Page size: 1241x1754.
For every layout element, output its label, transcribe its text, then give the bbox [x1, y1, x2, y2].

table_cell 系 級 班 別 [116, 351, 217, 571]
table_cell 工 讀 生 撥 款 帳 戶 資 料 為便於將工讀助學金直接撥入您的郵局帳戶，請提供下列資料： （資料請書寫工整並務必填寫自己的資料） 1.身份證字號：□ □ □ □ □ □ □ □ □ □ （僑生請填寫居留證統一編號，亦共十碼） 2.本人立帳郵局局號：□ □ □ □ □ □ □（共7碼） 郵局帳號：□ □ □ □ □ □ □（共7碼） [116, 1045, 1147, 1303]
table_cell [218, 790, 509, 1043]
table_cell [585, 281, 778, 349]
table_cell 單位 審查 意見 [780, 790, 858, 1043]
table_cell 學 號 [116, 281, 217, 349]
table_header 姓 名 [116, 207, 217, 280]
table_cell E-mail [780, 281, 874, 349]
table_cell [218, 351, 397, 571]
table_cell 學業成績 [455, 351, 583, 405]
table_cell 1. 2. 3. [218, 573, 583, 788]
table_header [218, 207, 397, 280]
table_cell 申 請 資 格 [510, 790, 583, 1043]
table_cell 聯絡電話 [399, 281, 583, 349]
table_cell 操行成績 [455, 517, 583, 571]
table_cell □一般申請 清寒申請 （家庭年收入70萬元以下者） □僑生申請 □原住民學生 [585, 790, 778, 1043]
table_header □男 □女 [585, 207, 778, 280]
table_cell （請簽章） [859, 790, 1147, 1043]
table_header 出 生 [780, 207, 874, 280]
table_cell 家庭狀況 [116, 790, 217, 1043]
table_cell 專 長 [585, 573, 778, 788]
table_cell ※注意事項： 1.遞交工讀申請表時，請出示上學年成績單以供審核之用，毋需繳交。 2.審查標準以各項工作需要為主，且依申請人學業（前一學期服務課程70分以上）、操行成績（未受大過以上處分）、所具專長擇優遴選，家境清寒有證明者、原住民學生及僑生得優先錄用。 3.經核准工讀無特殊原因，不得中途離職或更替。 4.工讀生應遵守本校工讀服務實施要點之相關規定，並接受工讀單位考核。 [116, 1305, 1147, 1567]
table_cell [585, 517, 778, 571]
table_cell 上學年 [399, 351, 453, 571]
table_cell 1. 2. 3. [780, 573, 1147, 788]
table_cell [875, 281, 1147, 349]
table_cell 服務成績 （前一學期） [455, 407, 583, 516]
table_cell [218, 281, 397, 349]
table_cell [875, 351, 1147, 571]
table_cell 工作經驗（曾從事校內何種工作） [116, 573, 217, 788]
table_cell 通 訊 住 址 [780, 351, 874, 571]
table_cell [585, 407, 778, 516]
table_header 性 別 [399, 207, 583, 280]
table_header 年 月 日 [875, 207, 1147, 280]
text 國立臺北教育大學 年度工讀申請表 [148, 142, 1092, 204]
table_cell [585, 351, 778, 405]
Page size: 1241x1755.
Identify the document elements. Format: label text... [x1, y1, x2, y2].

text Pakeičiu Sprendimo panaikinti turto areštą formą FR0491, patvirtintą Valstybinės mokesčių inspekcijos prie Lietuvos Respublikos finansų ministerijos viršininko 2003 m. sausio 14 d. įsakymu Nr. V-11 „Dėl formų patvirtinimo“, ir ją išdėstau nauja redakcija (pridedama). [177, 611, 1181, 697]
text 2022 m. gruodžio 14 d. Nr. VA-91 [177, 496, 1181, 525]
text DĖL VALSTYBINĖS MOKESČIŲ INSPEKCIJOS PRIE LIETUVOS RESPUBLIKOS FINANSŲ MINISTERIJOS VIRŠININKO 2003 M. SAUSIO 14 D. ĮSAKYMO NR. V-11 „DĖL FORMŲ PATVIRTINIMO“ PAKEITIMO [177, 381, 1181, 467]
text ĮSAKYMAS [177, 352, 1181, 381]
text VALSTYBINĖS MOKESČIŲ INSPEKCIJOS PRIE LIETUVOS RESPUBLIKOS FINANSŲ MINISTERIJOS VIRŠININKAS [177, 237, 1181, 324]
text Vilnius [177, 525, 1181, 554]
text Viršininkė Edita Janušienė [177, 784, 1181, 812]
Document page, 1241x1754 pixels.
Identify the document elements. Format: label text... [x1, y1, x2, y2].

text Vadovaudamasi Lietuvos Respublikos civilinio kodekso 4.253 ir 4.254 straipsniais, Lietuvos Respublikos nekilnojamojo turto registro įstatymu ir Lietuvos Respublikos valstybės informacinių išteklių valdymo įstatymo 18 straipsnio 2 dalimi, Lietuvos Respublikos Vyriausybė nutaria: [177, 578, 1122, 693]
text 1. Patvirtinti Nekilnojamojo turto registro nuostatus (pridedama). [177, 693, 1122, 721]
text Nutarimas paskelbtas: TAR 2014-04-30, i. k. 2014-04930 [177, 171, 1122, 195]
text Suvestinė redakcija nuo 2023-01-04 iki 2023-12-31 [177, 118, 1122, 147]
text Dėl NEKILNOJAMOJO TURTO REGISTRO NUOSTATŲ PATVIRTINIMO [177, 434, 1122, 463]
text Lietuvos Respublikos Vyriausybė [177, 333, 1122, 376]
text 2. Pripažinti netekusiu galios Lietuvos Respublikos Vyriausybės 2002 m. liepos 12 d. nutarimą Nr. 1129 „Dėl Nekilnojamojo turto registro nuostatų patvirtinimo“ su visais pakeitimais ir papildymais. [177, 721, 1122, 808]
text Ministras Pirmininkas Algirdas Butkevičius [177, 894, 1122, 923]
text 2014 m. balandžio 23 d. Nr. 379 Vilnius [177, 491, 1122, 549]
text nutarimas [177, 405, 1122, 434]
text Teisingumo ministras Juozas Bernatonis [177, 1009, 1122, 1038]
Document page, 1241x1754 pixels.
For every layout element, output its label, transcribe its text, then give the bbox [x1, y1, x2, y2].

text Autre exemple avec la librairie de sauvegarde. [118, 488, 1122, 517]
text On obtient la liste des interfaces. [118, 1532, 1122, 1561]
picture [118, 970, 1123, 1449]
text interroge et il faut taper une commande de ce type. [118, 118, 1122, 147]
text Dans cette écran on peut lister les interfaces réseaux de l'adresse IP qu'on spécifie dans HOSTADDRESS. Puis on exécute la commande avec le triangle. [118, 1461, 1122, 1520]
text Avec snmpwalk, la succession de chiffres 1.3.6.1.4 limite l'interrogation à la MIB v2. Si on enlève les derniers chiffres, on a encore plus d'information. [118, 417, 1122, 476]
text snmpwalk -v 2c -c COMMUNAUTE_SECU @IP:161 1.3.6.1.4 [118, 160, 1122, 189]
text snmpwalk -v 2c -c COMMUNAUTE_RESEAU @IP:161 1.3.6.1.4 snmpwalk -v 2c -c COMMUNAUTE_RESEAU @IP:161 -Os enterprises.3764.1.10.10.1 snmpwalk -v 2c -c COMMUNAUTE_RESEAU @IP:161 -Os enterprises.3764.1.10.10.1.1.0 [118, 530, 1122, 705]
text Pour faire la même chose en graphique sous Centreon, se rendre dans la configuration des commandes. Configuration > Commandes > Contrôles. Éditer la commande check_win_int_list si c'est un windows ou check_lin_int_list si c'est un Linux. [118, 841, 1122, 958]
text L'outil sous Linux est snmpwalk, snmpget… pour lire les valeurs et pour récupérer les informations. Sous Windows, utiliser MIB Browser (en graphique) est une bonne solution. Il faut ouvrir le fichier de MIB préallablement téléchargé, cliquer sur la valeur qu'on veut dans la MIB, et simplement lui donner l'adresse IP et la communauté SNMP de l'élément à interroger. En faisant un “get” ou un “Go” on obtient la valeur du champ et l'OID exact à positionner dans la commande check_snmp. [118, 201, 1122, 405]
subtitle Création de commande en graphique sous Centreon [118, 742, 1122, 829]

> やること: 上の記録のうち、「table_cell 系 級 班 別 [116, 351, 217, 571]」を含む行から「table_cell 1. 2. 3. [780, 573, 1147, 788]」を含む行までを、両端の行も含めて一字も変えずにもう一度書き出してください。

> 期待される出力:
table_cell 系 級 班 別 [116, 351, 217, 571]
table_cell 工 讀 生 撥 款 帳 戶 資 料 為便於將工讀助學金直接撥入您的郵局帳戶，請提供下列資料： （資料請書寫工整並務必填寫自己的資料） 1.身份證字號：□ □ □ □ □ □ □ □ □ □ （僑生請填寫居留證統一編號，亦共十碼） 2.本人立帳郵局局號：□ □ □ □ □ □ □（共7碼） 郵局帳號：□ □ □ □ □ □ □（共7碼） [116, 1045, 1147, 1303]
table_cell [218, 790, 509, 1043]
table_cell [585, 281, 778, 349]
table_cell 單位 審查 意見 [780, 790, 858, 1043]
table_cell 學 號 [116, 281, 217, 349]
table_header 姓 名 [116, 207, 217, 280]
table_cell E-mail [780, 281, 874, 349]
table_cell [218, 351, 397, 571]
table_cell 學業成績 [455, 351, 583, 405]
table_cell 1. 2. 3. [218, 573, 583, 788]
table_header [218, 207, 397, 280]
table_cell 申 請 資 格 [510, 790, 583, 1043]
table_cell 聯絡電話 [399, 281, 583, 349]
table_cell 操行成績 [455, 517, 583, 571]
table_cell □一般申請 清寒申請 （家庭年收入70萬元以下者） □僑生申請 □原住民學生 [585, 790, 778, 1043]
table_header □男 □女 [585, 207, 778, 280]
table_cell （請簽章） [859, 790, 1147, 1043]
table_header 出 生 [780, 207, 874, 280]
table_cell 家庭狀況 [116, 790, 217, 1043]
table_cell 專 長 [585, 573, 778, 788]
table_cell ※注意事項： 1.遞交工讀申請表時，請出示上學年成績單以供審核之用，毋需繳交。 2.審查標準以各項工作需要為主，且依申請人學業（前一學期服務課程70分以上）、操行成績（未受大過以上處分）、所具專長擇優遴選，家境清寒有證明者、原住民學生及僑生得優先錄用。 3.經核准工讀無特殊原因，不得中途離職或更替。 4.工讀生應遵守本校工讀服務實施要點之相關規定，並接受工讀單位考核。 [116, 1305, 1147, 1567]
table_cell [585, 517, 778, 571]
table_cell 上學年 [399, 351, 453, 571]
table_cell 1. 2. 3. [780, 573, 1147, 788]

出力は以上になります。